Work request 1:
Can you rewrite the stretch of the mast inertia post from "In basis you" through "expression to use.", replacing "confusing expression" with "misleading term"?

Selected passage:

Content starts

Well,
It is also known.
I(polar) = I(axis 1) + I(axis 2)
So I(polar) is nothing more than the sum of I(axis 1) + I(axis 2) where the two axis are perpendicular.
Of course with a mast the I(y-axis) is very small compared to I(x-axis) ; a ratio of 1 to 30,000. So it is very convenient approximate masts (the thing we wre initially talking about) by calculating only I-(x-axis). In short Ipolar of the mast is very closely approximated by I(x-axis) alone.
In basis you are right however. I(polar) is the thing you need to do math on rotations dealing with the whole platform. However for dive decelleration calculations you'll need I(x-axis) again and not I(polar).
Things are getting easier by the post aren't they.
As Radius of Gyration was not incorrect in the strickt sense but a it is a confusing expression to use.
may point was however than reducing mast weight by a factor of 2 reduces the polar moment of the mast by 2.0000333 when looking at rotational oscillations. For decelleration dives only one of the normal moment of enertias is involved and this is reduced by 2. This is only for the mast and the total of I(polar) is determined by many components INCLUDING for example the crew itself especially when far away from the main beam. The overall net effect of reducing the weight of the mast by a factor of 2 can have a net result of about 5-15 % overall depending on several factors
I think ths wraps it up nicely for all of us.
Wouter

Content ends

Dataset excerpts:
Content starts

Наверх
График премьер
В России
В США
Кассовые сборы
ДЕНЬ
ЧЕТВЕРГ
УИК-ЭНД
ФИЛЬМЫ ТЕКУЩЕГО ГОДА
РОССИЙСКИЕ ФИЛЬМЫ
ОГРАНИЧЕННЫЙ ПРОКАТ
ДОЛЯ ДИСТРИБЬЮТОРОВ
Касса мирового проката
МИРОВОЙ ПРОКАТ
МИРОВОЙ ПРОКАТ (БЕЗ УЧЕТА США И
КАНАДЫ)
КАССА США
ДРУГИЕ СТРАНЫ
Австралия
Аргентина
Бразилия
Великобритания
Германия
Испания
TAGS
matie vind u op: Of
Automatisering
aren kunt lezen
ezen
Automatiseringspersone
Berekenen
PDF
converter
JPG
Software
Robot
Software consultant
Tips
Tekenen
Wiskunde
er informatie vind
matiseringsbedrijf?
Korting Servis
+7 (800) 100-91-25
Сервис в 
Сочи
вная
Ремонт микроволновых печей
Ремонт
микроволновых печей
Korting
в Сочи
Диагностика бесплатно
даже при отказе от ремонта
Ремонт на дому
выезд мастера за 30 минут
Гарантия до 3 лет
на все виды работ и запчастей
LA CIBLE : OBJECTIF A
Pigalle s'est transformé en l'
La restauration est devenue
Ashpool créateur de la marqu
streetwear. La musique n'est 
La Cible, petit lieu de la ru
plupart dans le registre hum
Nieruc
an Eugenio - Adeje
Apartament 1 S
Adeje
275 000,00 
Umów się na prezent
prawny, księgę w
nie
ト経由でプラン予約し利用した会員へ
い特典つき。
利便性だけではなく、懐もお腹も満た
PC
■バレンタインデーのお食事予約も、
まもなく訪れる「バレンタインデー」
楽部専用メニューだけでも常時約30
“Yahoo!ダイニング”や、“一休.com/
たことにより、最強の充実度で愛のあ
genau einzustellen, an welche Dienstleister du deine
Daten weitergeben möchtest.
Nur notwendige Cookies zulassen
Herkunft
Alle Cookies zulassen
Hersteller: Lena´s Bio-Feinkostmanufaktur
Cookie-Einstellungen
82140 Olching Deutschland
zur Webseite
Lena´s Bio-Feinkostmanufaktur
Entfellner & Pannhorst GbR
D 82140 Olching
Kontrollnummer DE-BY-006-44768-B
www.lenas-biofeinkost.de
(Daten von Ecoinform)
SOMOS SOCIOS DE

Content ends

Work request 2:
How many lines in the entries above contain the string "МИРОВОЙ"? Give only the number.

Response box 1:
In basis you are right however. I(polar) is the thing you need to do math on rotations dealing with the whole platform. However for dive decelleration calculations you'll need I(x-axis) again and not I(polar).
Things are getting easier by the post aren't they.
As Radius of Gyration was not incorrect in the strickt sense but a it is a misleading term to use.

Response box 2:
2